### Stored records
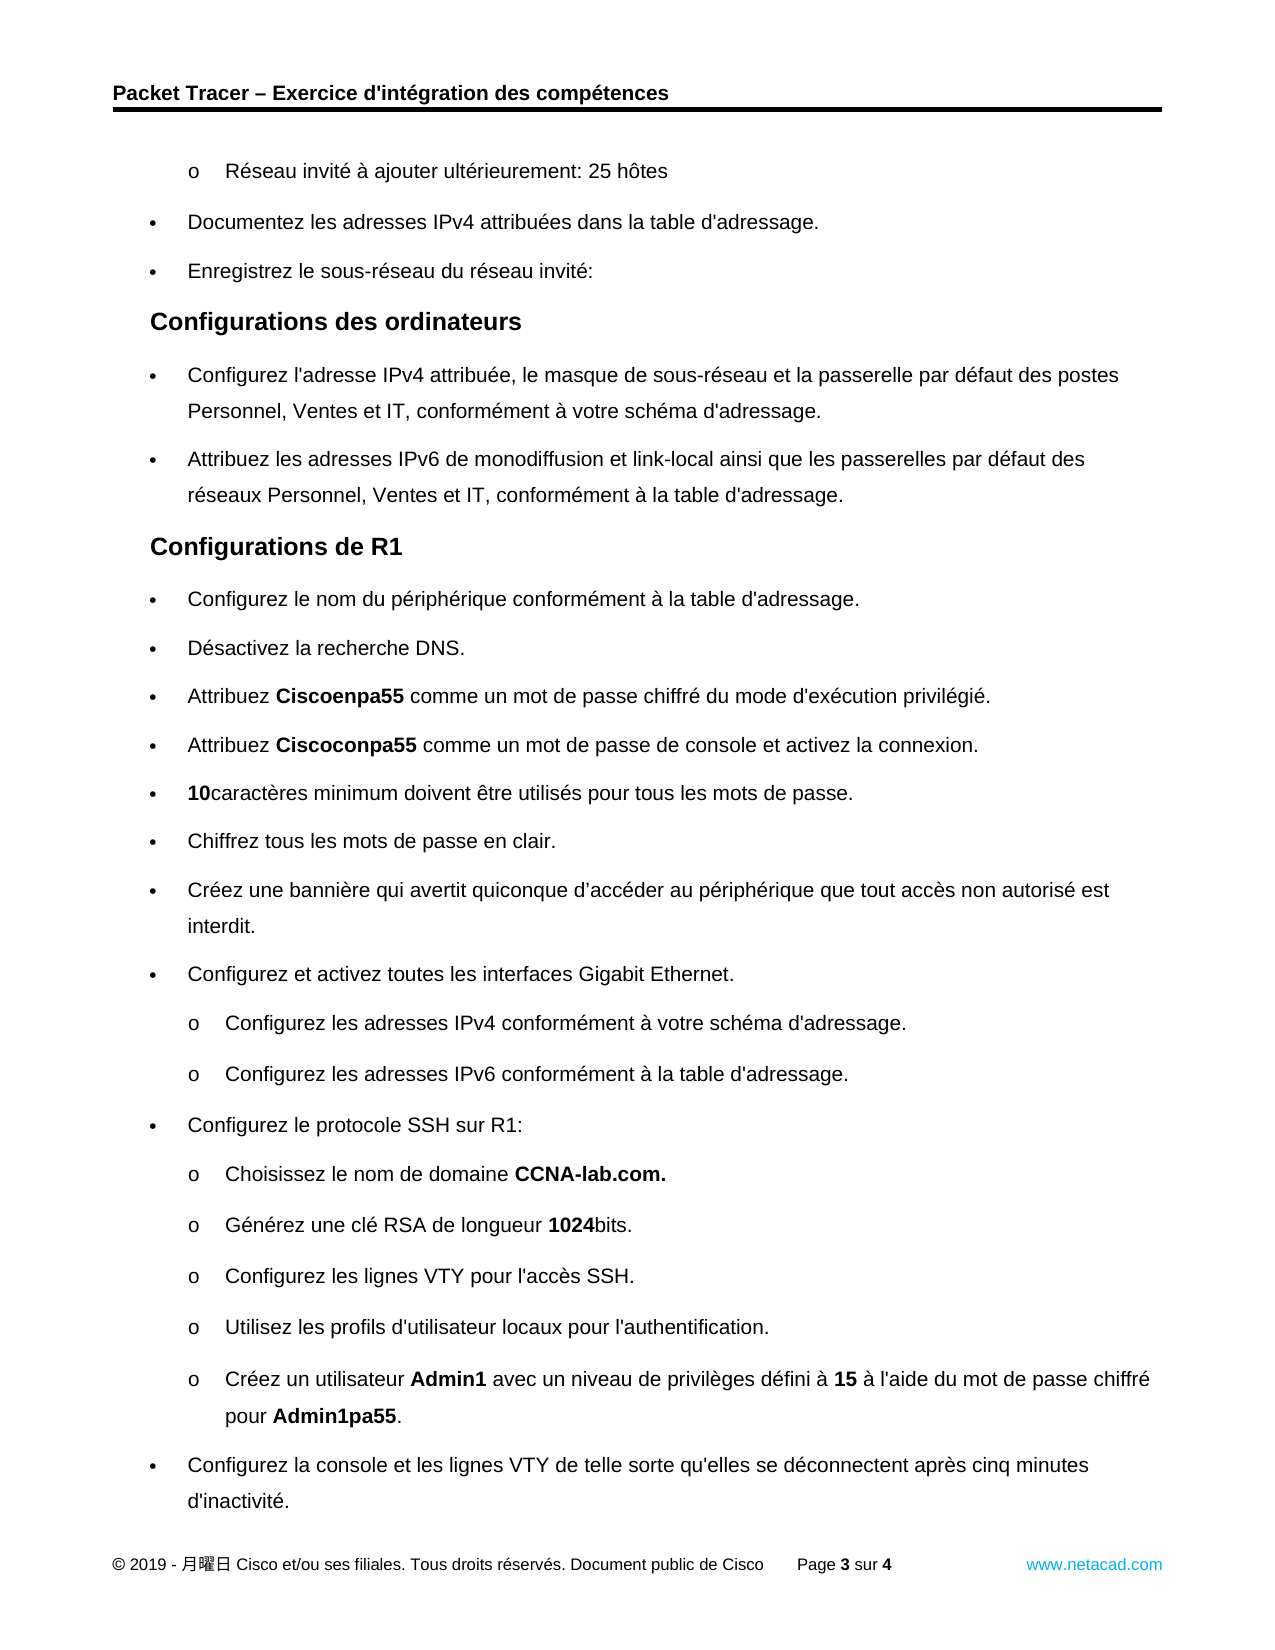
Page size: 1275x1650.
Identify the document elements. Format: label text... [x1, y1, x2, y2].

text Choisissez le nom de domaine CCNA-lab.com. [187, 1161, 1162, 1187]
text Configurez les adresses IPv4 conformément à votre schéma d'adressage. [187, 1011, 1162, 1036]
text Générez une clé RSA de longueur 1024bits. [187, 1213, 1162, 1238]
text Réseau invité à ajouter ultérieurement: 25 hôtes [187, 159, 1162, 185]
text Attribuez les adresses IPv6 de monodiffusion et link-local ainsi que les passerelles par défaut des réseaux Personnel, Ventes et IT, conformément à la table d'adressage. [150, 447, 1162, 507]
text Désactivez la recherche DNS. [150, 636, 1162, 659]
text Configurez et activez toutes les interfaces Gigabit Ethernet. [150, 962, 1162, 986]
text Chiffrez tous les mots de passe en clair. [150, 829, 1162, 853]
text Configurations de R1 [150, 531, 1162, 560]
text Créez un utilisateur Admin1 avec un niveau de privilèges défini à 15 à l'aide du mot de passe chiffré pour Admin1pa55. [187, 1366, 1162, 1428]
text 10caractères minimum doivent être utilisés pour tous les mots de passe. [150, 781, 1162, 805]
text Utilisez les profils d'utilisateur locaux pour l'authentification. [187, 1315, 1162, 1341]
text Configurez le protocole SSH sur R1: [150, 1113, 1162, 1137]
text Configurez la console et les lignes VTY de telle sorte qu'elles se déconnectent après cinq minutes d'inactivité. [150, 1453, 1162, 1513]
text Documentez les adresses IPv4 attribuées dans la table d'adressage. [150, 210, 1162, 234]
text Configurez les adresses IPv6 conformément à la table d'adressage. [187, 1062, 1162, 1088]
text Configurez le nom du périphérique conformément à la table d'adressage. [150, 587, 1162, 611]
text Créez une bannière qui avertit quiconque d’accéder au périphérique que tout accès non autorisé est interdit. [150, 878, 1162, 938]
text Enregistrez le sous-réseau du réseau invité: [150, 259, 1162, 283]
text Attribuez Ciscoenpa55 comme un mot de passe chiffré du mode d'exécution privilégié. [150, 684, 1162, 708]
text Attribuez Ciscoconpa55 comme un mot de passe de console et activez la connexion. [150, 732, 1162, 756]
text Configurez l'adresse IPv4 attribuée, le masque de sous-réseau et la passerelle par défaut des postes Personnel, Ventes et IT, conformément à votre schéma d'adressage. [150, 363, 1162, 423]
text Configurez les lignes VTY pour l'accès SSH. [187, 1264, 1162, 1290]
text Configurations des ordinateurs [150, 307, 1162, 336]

### What you should do
Each entry above should come back word for word, and no picture should come with it.

### Response
Page size: 1275x1650.
Identify the document elements. Format: label text... [x1, y1, x2, y2].

text Choisissez le nom de domaine CCNA-lab.com. [187, 1161, 1162, 1187]
text Configurez les adresses IPv4 conformément à votre schéma d'adressage. [187, 1011, 1162, 1036]
text Générez une clé RSA de longueur 1024bits. [187, 1213, 1162, 1238]
text Réseau invité à ajouter ultérieurement: 25 hôtes [187, 159, 1162, 185]
text Attribuez les adresses IPv6 de monodiffusion et link-local ainsi que les passerelles par défaut des réseaux Personnel, Ventes et IT, conformément à la table d'adressage. [150, 447, 1162, 507]
text Désactivez la recherche DNS. [150, 636, 1162, 659]
text Configurez et activez toutes les interfaces Gigabit Ethernet. [150, 962, 1162, 986]
text Chiffrez tous les mots de passe en clair. [150, 829, 1162, 853]
text Configurations de R1 [150, 531, 1162, 560]
text Créez un utilisateur Admin1 avec un niveau de privilèges défini à 15 à l'aide du mot de passe chiffré pour Admin1pa55. [187, 1366, 1162, 1428]
text 10caractères minimum doivent être utilisés pour tous les mots de passe. [150, 781, 1162, 805]
text Utilisez les profils d'utilisateur locaux pour l'authentification. [187, 1315, 1162, 1341]
text Configurez le protocole SSH sur R1: [150, 1113, 1162, 1137]
text Configurez la console et les lignes VTY de telle sorte qu'elles se déconnectent après cinq minutes d'inactivité. [150, 1453, 1162, 1513]
text Documentez les adresses IPv4 attribuées dans la table d'adressage. [150, 210, 1162, 234]
text Configurez les adresses IPv6 conformément à la table d'adressage. [187, 1062, 1162, 1088]
text Configurez le nom du périphérique conformément à la table d'adressage. [150, 587, 1162, 611]
text Créez une bannière qui avertit quiconque d’accéder au périphérique que tout accès non autorisé est interdit. [150, 878, 1162, 938]
text Enregistrez le sous-réseau du réseau invité: [150, 259, 1162, 283]
text Attribuez Ciscoenpa55 comme un mot de passe chiffré du mode d'exécution privilégié. [150, 684, 1162, 708]
text Attribuez Ciscoconpa55 comme un mot de passe de console et activez la connexion. [150, 732, 1162, 756]
text Configurez l'adresse IPv4 attribuée, le masque de sous-réseau et la passerelle par défaut des postes Personnel, Ventes et IT, conformément à votre schéma d'adressage. [150, 363, 1162, 423]
text Configurez les lignes VTY pour l'accès SSH. [187, 1264, 1162, 1290]
text Configurations des ordinateurs [150, 307, 1162, 336]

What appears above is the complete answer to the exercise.